🤖 AI Summary
This study presents the first systematic investigation into how code smells—structural deficiencies in source code—affect the code generation performance of large language models (LLMs), highlighting a critical oversight in prior work: the neglect of training data quality. We propose a fine-grained code smell detection framework coupled with an LLM-driven automated refactoring pipeline to construct a high-quality, smell-free training dataset, and implement these techniques in the open-source tool SmellCC. Using DeepSeek-V2 and Qwen-Coder, we conduct controlled fine-tuning and evaluation on code completion and code search tasks. Results demonstrate that models trained on cleaned data achieve significant improvements in logical correctness, maintainability, and readability of generated code. Our core contribution is establishing a causal link between input data quality and model output quality, thereby introducing a novel paradigm for data governance in code LMs and providing a reusable, empirically validated technical pathway for dataset curation.
📝 Abstract
The Large Language Models (LLMs) have demonstrated great potential in code-related tasks. However, most research focuses on improving the output quality of LLMs (e.g., correctness), and less attention has been paid to the LLM input (e.g., the training code quality).

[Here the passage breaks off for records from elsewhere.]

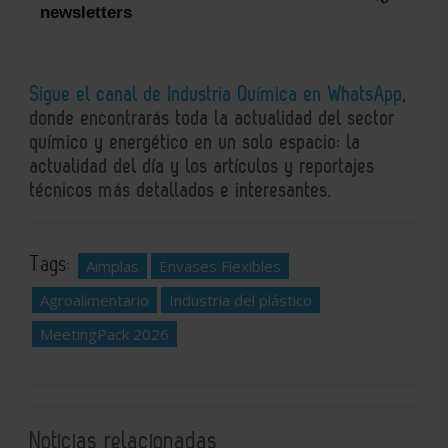
newsletters
Sigue el canal de Industria Química en WhatsApp
,
donde encontrarás toda la actualidad del sector
químico y energético en un solo espacio: la
actualidad del día y los artículos y reportajes
técnicos más detallados e interesantes.
Tags:
Aimplas
Envases Flexibles
Agroalimentario
Industria del plástico
MeetingPack 2026
Noticias relacionadas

Given that code smells are widely existed in practice and can negatively impact software maintainability and readability, this study takes the first systematic research to assess and improve dataset quality in terms of code smells. In this work, we first conduct a preliminary study to explore the presence of code smells in a popular benchmark dataset (i.e., CodeSearchNet-Python}) and evaluate the output of several popular LLMs (i.e., DeepSeek-Coder, CodeLlama, and MagiCoder), revealing that code smell issues extensively exist in LLM's input (e.g., benchmark dataset) and output (e.g., generated code). We then conduct our systematic research by taking three main steps: Firstly, we propose an LLM-based code smell cleaning tool, named SmellCC, which automatically refactors and removes code smells. To evaluate the correctness of the code refactoring, we construct a test set of 50 repositories sourced from the CodeSearchNet-Python benchmark for functional testing. Then we apply our curated smell-cleaned dataset to fine-tune two LLMs (i.e., DeepSeek-V2 and Qwen-Coder) to explore their potential for generating high-quality code. Thirdly, we investigate the impact of code smells on two downstream tasks: code completion and code search. Lastly, we derive several actionable implications for software engineering researchers and industry practitioners from our findings.